__Action item__. Duplicate everything from "I focus on discussion" down to "is monthly distribution." in the post about the simulated transaction data, word for word.

__Page extract__.
-- Opening Marker --
I focus on discussion of association based upon which, if you introduce temporal order of the transaction, you can easily extend /imagine into sequence.

The SASIMSH system used for this post is the same as the one used for my post dated 12/14/2014 "SAS High Performance Analytics and In-Memory Statistics for Hadoop: Two Genuine in-Memory Math Blades Working Together". Here are some info on the data set used.

The data set is simulated transaction data set consisting of 12 monthly transaction, 25 million transaction entries each, totaling 300 millions. The total size of the data set is ~125 GB. Below is monthly distribution.



T_weekday is how many transactions happen Sunday, Monday, Tuesday... Saturday. T_week counts how many transactions happen on week 1... week24....week52 on the year. These segment variables are created in case you want to break down your analysis.
-- Closing Marker --
__Listed entries__.
-- Opening Marker --
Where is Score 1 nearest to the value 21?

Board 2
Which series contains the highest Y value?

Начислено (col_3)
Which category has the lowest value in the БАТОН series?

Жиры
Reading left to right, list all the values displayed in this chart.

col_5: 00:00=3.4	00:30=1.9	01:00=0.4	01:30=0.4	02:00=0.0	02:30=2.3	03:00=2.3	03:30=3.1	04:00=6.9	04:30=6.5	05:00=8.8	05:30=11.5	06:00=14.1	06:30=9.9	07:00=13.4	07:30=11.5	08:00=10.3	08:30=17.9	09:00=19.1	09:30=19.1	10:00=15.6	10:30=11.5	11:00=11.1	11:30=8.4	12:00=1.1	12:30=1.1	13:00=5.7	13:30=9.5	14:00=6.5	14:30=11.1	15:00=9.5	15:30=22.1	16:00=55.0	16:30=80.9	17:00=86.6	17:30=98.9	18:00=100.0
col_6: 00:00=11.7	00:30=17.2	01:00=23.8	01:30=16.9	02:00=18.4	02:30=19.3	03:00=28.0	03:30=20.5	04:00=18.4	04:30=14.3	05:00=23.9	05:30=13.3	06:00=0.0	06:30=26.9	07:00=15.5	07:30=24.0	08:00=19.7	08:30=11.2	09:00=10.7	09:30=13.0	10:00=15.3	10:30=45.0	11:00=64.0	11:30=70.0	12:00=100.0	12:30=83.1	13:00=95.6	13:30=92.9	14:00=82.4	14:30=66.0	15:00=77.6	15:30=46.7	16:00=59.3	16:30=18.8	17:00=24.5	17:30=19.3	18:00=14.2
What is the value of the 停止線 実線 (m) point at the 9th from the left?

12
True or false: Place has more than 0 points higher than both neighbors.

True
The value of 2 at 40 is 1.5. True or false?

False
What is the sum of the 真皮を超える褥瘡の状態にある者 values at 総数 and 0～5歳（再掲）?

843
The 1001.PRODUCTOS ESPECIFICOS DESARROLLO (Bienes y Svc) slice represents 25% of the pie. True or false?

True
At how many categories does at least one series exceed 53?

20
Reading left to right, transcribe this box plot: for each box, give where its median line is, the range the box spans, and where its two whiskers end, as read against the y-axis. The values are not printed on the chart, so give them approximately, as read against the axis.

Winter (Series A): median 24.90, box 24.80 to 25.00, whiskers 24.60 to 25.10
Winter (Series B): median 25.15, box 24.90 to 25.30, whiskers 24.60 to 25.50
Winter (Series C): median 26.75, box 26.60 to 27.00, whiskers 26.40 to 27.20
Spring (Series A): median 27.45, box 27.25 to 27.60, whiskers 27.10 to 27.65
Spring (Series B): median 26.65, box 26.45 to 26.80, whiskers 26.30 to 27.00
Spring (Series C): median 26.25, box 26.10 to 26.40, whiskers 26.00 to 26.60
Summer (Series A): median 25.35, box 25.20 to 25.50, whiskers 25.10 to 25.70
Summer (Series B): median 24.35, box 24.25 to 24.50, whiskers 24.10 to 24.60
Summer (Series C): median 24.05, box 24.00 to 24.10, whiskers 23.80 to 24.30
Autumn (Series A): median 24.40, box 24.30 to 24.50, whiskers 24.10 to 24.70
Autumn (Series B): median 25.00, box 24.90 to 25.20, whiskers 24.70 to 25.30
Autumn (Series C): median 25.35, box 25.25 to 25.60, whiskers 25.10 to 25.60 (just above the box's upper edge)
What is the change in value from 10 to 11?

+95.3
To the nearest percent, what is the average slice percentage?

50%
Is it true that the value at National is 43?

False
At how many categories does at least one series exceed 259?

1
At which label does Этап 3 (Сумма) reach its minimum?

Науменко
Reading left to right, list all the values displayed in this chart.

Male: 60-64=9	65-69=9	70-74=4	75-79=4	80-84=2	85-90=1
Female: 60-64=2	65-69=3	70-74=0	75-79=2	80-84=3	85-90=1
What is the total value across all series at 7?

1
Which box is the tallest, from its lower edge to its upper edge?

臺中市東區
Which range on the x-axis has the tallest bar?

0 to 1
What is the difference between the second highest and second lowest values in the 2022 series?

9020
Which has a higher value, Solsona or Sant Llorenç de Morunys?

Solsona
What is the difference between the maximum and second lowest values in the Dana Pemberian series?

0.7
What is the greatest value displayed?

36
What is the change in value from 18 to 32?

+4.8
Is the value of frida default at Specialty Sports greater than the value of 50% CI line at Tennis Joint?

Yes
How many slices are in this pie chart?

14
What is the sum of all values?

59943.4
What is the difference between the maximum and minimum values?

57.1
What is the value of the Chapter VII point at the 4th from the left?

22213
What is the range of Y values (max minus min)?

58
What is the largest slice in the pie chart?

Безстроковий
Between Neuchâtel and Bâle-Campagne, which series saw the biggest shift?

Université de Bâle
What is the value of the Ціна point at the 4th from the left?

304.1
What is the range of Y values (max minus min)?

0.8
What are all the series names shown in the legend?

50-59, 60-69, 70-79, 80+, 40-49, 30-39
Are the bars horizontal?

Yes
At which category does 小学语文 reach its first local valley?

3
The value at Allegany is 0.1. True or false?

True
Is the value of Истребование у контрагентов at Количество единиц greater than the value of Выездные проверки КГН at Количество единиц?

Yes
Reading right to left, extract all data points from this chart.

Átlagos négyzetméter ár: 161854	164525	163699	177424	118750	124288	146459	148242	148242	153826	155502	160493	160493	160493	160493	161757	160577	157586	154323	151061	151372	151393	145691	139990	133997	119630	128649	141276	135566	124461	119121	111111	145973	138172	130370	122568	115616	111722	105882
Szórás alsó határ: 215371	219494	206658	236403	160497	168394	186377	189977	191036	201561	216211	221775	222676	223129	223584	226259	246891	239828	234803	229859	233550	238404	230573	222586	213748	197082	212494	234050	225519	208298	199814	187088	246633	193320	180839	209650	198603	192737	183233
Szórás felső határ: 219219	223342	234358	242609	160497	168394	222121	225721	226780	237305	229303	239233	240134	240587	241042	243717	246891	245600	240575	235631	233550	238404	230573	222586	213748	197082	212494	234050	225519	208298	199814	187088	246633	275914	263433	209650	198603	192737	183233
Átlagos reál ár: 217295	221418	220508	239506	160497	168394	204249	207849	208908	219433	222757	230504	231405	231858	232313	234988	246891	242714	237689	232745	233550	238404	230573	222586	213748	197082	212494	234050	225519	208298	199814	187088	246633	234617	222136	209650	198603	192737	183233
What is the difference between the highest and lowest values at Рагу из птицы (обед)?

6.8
-- Closing Marker --
__Answer__.
I focus on discussion of association based upon which, if you introduce temporal order of the transaction, you can easily extend /imagine into sequence.

The SASIMSH system used for this post is the same as the one used for my post dated 12/14/2014 "SAS High Performance Analytics and In-Memory Statistics for Hadoop: Two Genuine in-Memory Math Blades Working Together". Here are some info on the data set used.

The data set is simulated transaction data set consisting of 12 monthly transaction, 25 million transaction entries each, totaling 300 millions. The total size of the data set is ~125 GB. Below is monthly distribution.